Radical feminists disrespect women and harm feminism

One of the greatest ironies of radical feminism is that it is both disrespectful to women and harmful to the feminist project.

Consider this comment left on my Facebook page by a radical feminist:

[H]ow does anyone, not only women, make decisions in a patriarchal society that aren’t limited by patriarchal structures? Have you developed a moral paradigm that transcends social mores without breaching them?

No, I haven’t developed such a moral paradigm but professional philosophers have and it’s very compelling.

As I explained yesterday, radical feminists insist, like the commentor above, that the patriarchy is so powerful it constrains all women’s decisions whether those women are aware of the constraints or not. This is known in philosophy as “adaptive preferences.” Although women may believe they are acting on their own preferences — such as choosing to wear makeup, shave body hair or change surname upon marriage — those preferences have been constrained by the long history of patriarchal oppression and are adaptive not genuine. Women go along to get along whether they understand that or not.

Professor Rosa Terlazzo of the University of Rochester has recently published a paper that addresses this specific issue.

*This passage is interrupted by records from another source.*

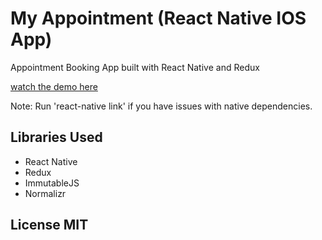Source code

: # My Appointment (React Native IOS App)
Appointment Booking App built with React Native and Redux

[watch the demo here ](https://www.youtube.com/watch?v=It2kq7CRfGA)

Note: Run 'react-native link' if you have issues with native dependencies.
## Libraries Used
  - React Native
  - Redux
  - ImmutableJS
  - Normalizr
  
## License MIT
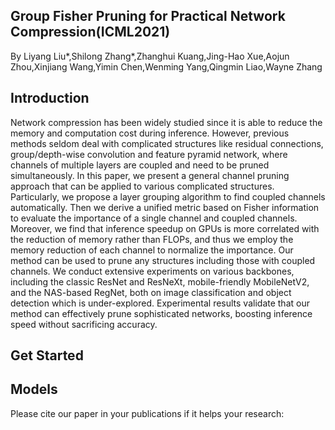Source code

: ## Group Fisher Pruning for Practical Network Compression(ICML2021)

By Liyang Liu*,Shilong Zhang*,Zhanghui Kuang,Jing-Hao Xue,Aojun Zhou,Xinjiang Wang,Yimin Chen,Wenming Yang,Qingmin Liao,Wayne Zhang

## Introduction

Network compression has been widely studied since it is able to reduce the memory and computation cost during inference. However, previous methods seldom deal with complicated structures like residual connections, group/depth-wise convolution and feature pyramid network, where channels of multiple layers are coupled and need to be pruned simultaneously. In this paper, we present a general channel pruning approach that can be applied to various complicated structures. Particularly, we propose a layer grouping algorithm to find coupled channels automatically. Then we derive a unified metric based on Fisher information to evaluate the importance of a single channel and coupled channels. Moreover, we find that inference speedup on GPUs is more correlated with the reduction of memory rather than FLOPs, and thus we employ the memory reduction of each channel to normalize the importance. Our method can be used to prune any structures including those with coupled channels. We conduct extensive experiments on various backbones, including the classic ResNet and ResNeXt, mobile-friendly MobileNetV2, and the NAS-based RegNet, both on image classification and object detection which is under-explored. Experimental results validate that our method can effectively prune sophisticated networks, boosting inference speed without sacrificing accuracy.

## Get Started
## Models

Please cite our paper in your publications if it helps your research:

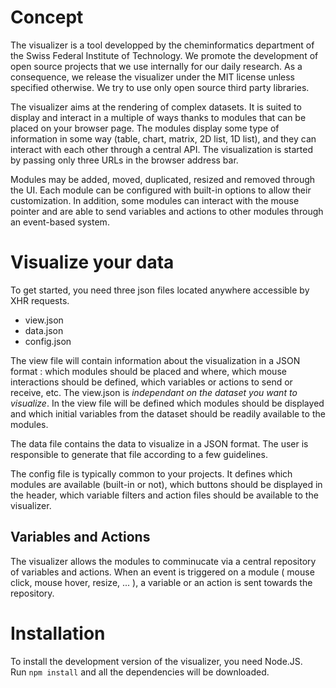 Concept
==========
The visualizer is a tool developped by the cheminformatics department of the Swiss Federal Institute of Technology. We promote the development of open source projects that we use internally for our daily research. As a consequence, we release the visualizer under the MIT license unless specified otherwise. We try to use only open source third party libraries.

The visualizer aims at the rendering of complex datasets. It is suited to display and interact in a multiple of ways thanks to modules that can be placed on your browser page. The modules display some type of information in some way (table, chart, matrix, 2D list, 1D list), and they can interact with each other through a central API. The visualization is started by passing only three URLs in the browser address bar.

Modules may be added, moved, duplicated, resized and removed through the UI. Each module can be configured with built-in options to allow their customization. In addition, some modules can interact with the mouse pointer and are able to send variables and actions to other modules through an event-based system.


Visualize your data
==========

To get started, you need three json files located anywhere accessible by XHR requests.

* view.json
* data.json
* config.json

The view file will contain information about the visualization in a JSON format : which modules should be placed and where, which mouse interactions should be defined, which variables or actions to send or receive, etc. The view.json is *independant on the dataset you want to visualize*. In the view file will be defined which modules should be displayed and which initial variables from the dataset should be readily available to the modules.

The data file contains the data to visualize in a JSON format. The user is responsible to generate that file according to a few guidelines.

The config file is typically common to your projects. It defines which modules are available (built-in or not), which buttons should be displayed in the header, which variable filters and action files should be available to the visualizer.

Variables and Actions
----------------------
The visualizer allows the modules to comminucate via a central repository of variables and actions. When an event is triggered on a module ( mouse click, mouse hover, resize, ... ), a variable or an action is sent towards the repository.

Installation
============
To install the development version of the visualizer, you need Node.JS.  
Run `npm install` and all the dependencies will be downloaded.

Terlazzo lays out the problem:

The concept of adaptive preferences is supposed to explain how and why victims of injustice might come to endorse their own oppression, and to provide political philosophers with a tool for objecting to that oppression even when its victims do not. Critics, however, argue that using the concept of adaptive preferences further harms the victims of injustice, by denying them the respect owed to moral agents …

I strongly agree. Radical feminists’ use of the concept harms the very women who have been victims of patriarchal injustice by denying them respect and by derogating their efforts to direct the course of their own lives.

Terlazzo unpacks this further:

The majority of political philosophers are presumably unified in opposing the kinds of systemic conditions that marginalize and oppress some members of the political community, leaving them less able to pursue their projects, lead good lives, or expect the kind of treatment that justice demands… [But] many political philosophers hold that using the concept [of adaptive preferences] will likely lead to further and distinct kinds of marginalization and oppression of those already harmed by unjust systems …

How?

[A] judgment that a person has an adaptive preference will of course be a judgment that her autonomy is in some way compromised. And as we know, the possession of autonomy is often taken to play an important role in granting recognition of persons’ moral equality… They are not a moral agent to the same degree that others are; their judgment cannot be taken as seriously as that of others; they do not direct the course of their own life in the way that others do…

Being viewed in this way is fundamentally disrespectful to individual women and the harm is compounded when entire groups of women — women who wear makeup, shave body hair, change their surname on marriage for example — are characterized this way.

That’s bad enough but there’s an additional factor that renders such judgments both morally suspect and deeply enraging to the women thus characterized. Almost by definition such judgments are rendered by elites over non-elites.

Those who … develop academic theories of adaptive preference, tend to be members of dominant groups – wealthy, white academics, policy makers, and development practitioners. When people in these groups are granted more authority about the good of marginalized people than those marginalized people themselves are granted, then we reinforce racist, sexist, and other kinds of objectionable power dynamics even as we aim to undermine structural injustice.

Terlazzo summarizes:

The concept of adaptive preferences, then, can be a tool against injustice when it allows criticism of unjust structures that are not protested by their victims. Without care, however – and especially in cases of disagreement about which lives count as good – the use of the concept can encourage … expressive judgments that harm precisely those who the concept was meant to champion.

The bottom line is this: radical feminists — who tend to be white, well off, well educated elites — should be very, very wary of denying both autonomy and respect to women who make choices different from theirs. Such judgments harm both women and feminism.